U.S. job creation rebounded in August after a particularly disappointing July. The U.S. economy added 142,000 jobs last month, and the unemployment rate fell slightly to 4.2%. However, the August harvest came in below economists’ expectations, and job creation in June and July was revised down by 86,000 jobs. The slowdown in the labor market is undeniable and cements the prospect of a first rate cut by the Federal Reserve this month.
“The labor market is cooling,” notes Florian Ielpo of Lombard Odier, but “this cooling is more indicative of slower-than-expected economic activity than of an urgent need to cut rates,” he judges. In reality, the specter of recession is receding. The U.S. economy is slowing but it is not collapsing. “In some ways, this report should raise more concerns about corporate earnings forecasts than about necessary monetary policy adjustments,” the economist suggests.
The extent of the rate cut is uncertain
At Jackson Hole at the end of August, Jerome Powell, the head of the Fed, had already indicated that the American central bank was ready to begin a cycle of monetary easing. A first rate cut at the meeting on September 17 and 18 is almost certain.

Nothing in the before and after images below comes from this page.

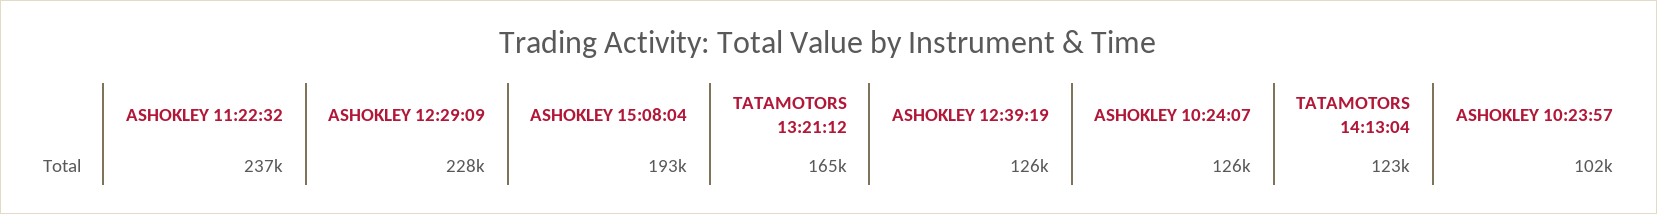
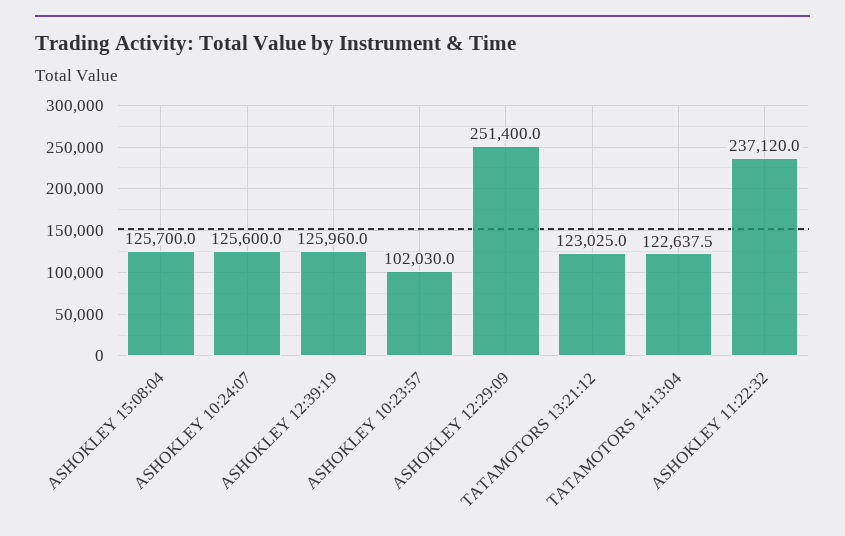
  {
    "ASHOKLEY 11:22:32": 237120,
-   "ASHOKLEY 12:29:09": 228000,
+   "ASHOKLEY 12:29:09": 251400,
-   "ASHOKLEY 15:08:04": 193000,
+   "ASHOKLEY 15:08:04": 125700,
-   "TATAMOTORS 13:21:12": 165000,
+   "TATAMOTORS 13:21:12": 123025,
    "ASHOKLEY 12:39:19": 125960,
    "ASHOKLEY 10:24:07": 125600,
    "TATAMOTORS 14:13:04": 122637.5,
    "ASHOKLEY 10:23:57": 102030
  }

But the debate remains on the pace and scale of the rate cuts to come, starting with the first. Will the Fed want to make a splash, with an initial cut of 0.5 percentage points, or will it favor caution, with a reduction of 0.25 points?
Proponents of a half-point cut say the Fed has already waited too long to adjust its monetary policy. They worry about the warning signals sent by economic indicators, particularly because of the “Sahm Rule,” named after the Federal Reserve economist who developed it. A rule that determines the approach of a recession when the quarterly moving average unemployment rate is at least half a percentage point higher than the lowest average of the previous 12 months. It has been true since the publication of the July employment figures, and the slight decline in the unemployment rate in August was not enough to get out of the red zone.
Conversely, the more moderate point out that the average hourly wage in the private sector jumped by 0.7% in August, its biggest increase since the beginning of the year. This is good news for Americans’ purchasing power, but a potential headache for the Federal Reserve. Year-on-year, hourly wage growth accelerated to 3.8% in August, which could help keep inflation above the central bank’s target of around 2%.